Setiap tanggal 1 Desember kita memperingati Hari AIDS Sedunia (HAS). Sejak tiga dasawarsa yang lalu, tanggal 1 Desember merupakan momentum untuk menumbuhkan kesadaran semua orang terhadap penyakit Acquired Immunodeficiency Syndrome (AIDS) yang disebabkan oleh Human  Immunodeficiency Virus (HIV).
Penyebaran penyakit HIV/AIDS saat ini menunjukkan adanya peningkatan meskipun berbagai upaya pencegahan dan penanggulangan terus dilakukan.
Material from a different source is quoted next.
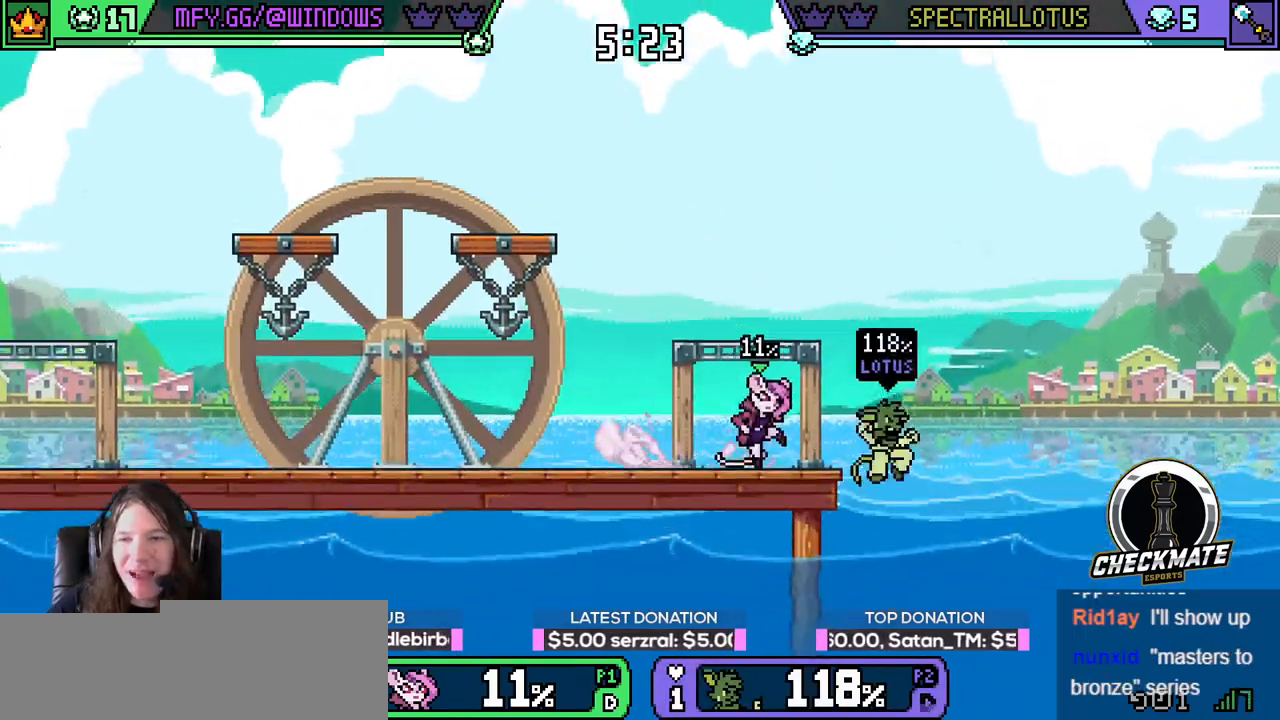
{"keys": [], "events": [[33, "down", "up"], [33, "right", "up"]]}
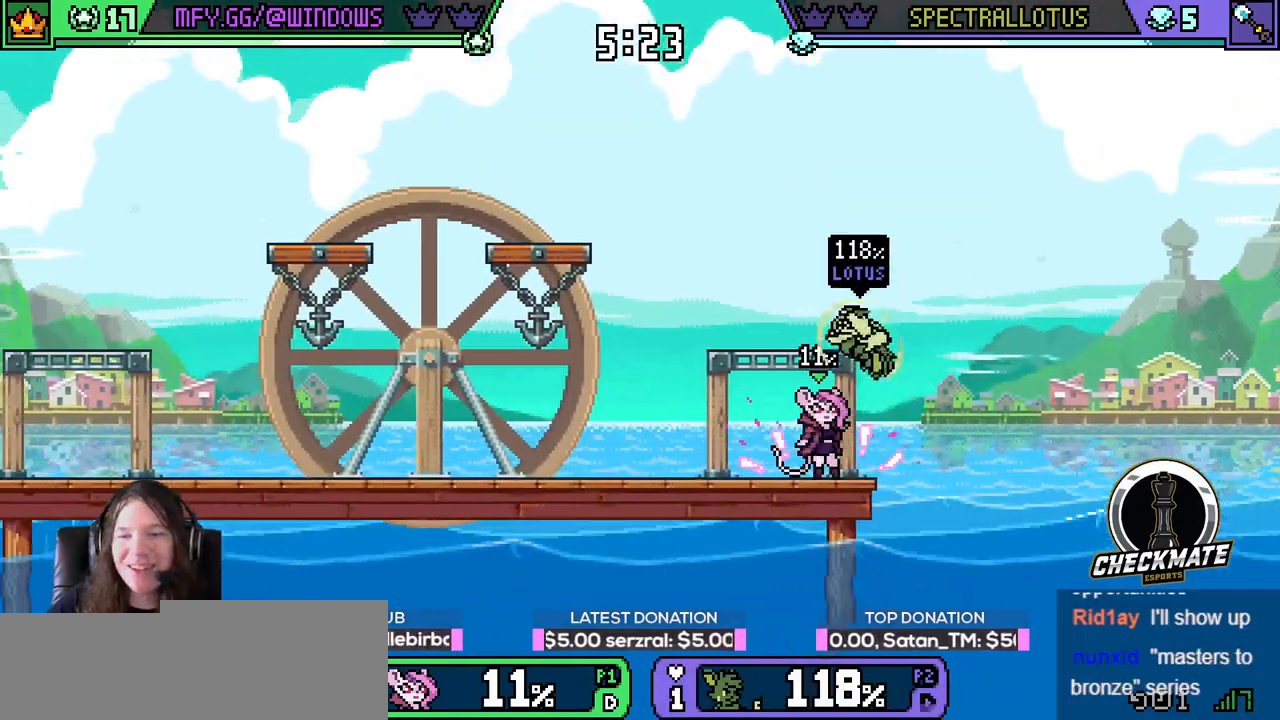
{"keys": [], "events": [[100, "up", "down"], [201, "left", "down"], [201, "space", "down"], [201, "up", "up"], [334, "left", "up"], [384, "space", "up"]]}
Peningkatan ini didukung oleh semakin tingginya mobilitas penduduk antar wilayah, peningkatan perilaku seksual yang tidak aman dan penyalahgunaan NAPZA melalui suntikan, secara simultan meningkatkan risiko penyebaran penyakit HIV/AIDS.
Menurut Depkes RI, permasalahan HIV/AIDS menjadi tantangan kesehatan hampir di seluruh dunia, termasuk juga di Indonesia. Sejak pertama kali ditemukan sampai dengan Juni 2018, HIV/AIDS telah dilaporkan kejadiannya oleh 433 (84,2%) dari 514 kabupaten/kota di 34 provinsi di Indonesia.
Jumlah akumulasi infeksi HIV yang dilaporkan sampai dengan Juni 2018 sebanyak 301.959 jiwa (47% dari estimasi jumlah ODHA/penderita dengan HIV AIDS tahun 2018 sebanyak 640.443 jiwa) dan paling banyak ditemukan pada kelompok usia 25-49 tahun dan 20-24 tahun. Provinsi dengan jumlah infeksi HIV tertinggi adalah DKI Jakarta (55.099), diikuti Jawa Timur (43.399), Jawa Barat (31.293), Papua (30.699), dan Jawa Tengah (24.757).
Human Imunodeficiency Virus (HIV) adalah suatu penyakit yang disebabkan oleh retrovirus, yang menyerang sistem imun manusia. Virus ini menggunakan DNA dari CD4 dan limfosit untuk memperbanyak diri dan merusak CD4 lama. Setelah CD4 tersebut mati maka virus ini akan merusak CD4 yang baru. Jika jumlah CD4 dalam plasma mengalami penurunan maka kondisi ini dapat mengakibatkan sistem imun tubuh ikut mengalami penurunan sehingga akan mudah terkena infeksi.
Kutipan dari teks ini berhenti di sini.